Back in March, we reported that the successfully-crowdfunded System Shock remake was rebooting development with a new central aesthetic. We’re starting to see that decision bear fruit, as the latest update for Kickstarter backers features a good chunk of new footage showing off the refreshed visuals, some new concept art, and a peek at some of the improvements they’re bringing to combat.
After the jump: A generously-portioned developer vlog video, giving us a broad peek at how development on the game is progressing, adorably presented in official Citadel Station audio-log format.
The biggest change from the last time we saw System Shock in action is a broad tonal shift towards more modern sci-fi. While parts of Citadel Station still look vaguely familiar, it no longer feels like they’re adding greebles to the original blocky environments in order to dress them up as convincingly human-inhabited environments.
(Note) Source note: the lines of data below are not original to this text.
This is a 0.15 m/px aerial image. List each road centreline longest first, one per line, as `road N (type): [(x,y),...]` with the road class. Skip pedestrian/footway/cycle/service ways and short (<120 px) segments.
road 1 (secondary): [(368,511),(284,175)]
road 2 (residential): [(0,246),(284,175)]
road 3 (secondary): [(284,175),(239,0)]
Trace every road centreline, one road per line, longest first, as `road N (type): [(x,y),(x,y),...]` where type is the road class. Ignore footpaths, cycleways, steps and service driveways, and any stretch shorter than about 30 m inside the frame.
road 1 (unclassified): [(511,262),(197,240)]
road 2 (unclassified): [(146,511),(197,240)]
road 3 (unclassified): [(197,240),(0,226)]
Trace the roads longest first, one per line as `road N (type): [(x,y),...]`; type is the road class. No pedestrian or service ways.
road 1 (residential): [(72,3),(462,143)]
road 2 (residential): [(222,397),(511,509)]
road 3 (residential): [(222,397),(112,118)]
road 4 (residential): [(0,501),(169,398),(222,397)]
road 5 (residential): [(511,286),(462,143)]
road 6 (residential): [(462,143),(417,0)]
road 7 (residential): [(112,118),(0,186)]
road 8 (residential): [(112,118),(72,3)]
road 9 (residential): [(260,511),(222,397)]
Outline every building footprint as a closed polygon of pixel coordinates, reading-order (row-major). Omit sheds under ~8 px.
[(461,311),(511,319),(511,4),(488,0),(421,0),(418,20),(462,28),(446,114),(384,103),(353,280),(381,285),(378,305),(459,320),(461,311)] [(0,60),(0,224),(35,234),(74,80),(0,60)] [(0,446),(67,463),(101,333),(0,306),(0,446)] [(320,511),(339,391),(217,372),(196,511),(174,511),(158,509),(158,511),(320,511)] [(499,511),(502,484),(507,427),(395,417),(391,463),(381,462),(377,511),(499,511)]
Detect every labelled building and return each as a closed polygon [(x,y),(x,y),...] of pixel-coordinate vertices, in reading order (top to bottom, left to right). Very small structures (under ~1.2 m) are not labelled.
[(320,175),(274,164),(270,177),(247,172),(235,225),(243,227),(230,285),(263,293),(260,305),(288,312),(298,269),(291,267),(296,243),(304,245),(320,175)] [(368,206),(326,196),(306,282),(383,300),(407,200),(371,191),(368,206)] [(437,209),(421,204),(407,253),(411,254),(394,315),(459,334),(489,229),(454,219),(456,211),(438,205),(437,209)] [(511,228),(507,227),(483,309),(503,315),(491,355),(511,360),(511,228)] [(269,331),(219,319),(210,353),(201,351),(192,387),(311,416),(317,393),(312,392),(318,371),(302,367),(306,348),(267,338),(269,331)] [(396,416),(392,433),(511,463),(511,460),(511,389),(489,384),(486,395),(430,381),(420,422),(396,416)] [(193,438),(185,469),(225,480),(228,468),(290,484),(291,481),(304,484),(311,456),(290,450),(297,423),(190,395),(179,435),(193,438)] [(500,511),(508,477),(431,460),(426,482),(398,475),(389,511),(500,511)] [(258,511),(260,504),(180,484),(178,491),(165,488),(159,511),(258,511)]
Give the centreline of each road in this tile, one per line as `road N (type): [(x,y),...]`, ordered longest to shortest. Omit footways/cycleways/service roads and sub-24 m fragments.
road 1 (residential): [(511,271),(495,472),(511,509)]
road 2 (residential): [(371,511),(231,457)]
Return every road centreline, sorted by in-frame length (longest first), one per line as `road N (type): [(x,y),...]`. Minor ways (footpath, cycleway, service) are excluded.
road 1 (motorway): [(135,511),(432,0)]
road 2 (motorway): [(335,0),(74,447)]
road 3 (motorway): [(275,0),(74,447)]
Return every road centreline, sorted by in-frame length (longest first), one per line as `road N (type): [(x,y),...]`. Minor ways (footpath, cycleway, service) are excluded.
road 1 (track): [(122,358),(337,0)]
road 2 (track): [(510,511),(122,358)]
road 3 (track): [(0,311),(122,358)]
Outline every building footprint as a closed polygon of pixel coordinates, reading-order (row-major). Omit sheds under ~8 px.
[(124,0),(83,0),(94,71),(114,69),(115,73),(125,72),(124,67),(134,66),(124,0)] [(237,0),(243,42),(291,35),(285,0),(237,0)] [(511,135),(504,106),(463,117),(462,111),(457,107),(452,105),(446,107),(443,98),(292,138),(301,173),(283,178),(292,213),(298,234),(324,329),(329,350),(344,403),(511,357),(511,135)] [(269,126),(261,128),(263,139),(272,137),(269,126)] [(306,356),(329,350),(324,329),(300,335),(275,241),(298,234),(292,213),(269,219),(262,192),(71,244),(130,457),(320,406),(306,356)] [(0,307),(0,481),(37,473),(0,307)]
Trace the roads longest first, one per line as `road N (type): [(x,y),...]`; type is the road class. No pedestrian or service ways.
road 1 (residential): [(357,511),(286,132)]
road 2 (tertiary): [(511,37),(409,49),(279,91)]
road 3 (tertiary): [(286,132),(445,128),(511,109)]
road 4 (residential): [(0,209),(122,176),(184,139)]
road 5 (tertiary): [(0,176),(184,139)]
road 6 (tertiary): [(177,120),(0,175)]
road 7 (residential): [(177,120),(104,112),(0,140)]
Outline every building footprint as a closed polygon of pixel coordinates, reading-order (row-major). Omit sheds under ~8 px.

The new medical deck lobby shown in the video looks just close enough to a real-life hospital to make the blood-splattered children’s play area especially chilling.
The concepts for the new and revised cyborg enemies look significantly more intimidating than the original designs too. Rather than just being TriOptimum grunts with some robot bits slapped on, they look more like the result of Shodan’s casual disregard for humanity, repurposing whatever pieces of flesh she has seen fit to preserve while replacing the rest with pieces of salvaged robotics still bearing the company branding, giving them a vaguely improvised look. I can’t wait to see what they’ve done with Edward Diego’s design.
We also get a look at some interesting test-room footage demonstrating the new geometry-shattering technology and its applications on flash-frozen mutants. They’re also working on a gore system allowing enemies to be picked apart limb from limb. Possibly a little much, but my brain tingles pleasantly with the potential for picking apart cybernetic enemies one dangerous component at a time.
Adding all that up, I’m suddenly reminded of Dead Space, which seems strangely appropriate considering that Visceral’s sci-fi horror trilogy began life as a spiritual successor to System Shock, before diverging from the design after Resident Evil 4 left its mark on gaming. After all these years, it’s funny to see that we’re still closely orbiting the same thematic touchstones, iterating, tuning and refining.
The current plan over at Nightdive Studios is to complete a Vertical Slice of development – a single, fully-featured segment of game – and then build outwards from there. The originally planned December release for System Shock’s remake is now well out of reach, but you can keep up with development via the updates panel on the Kickstarter project page, which is fully open to the non-backing public.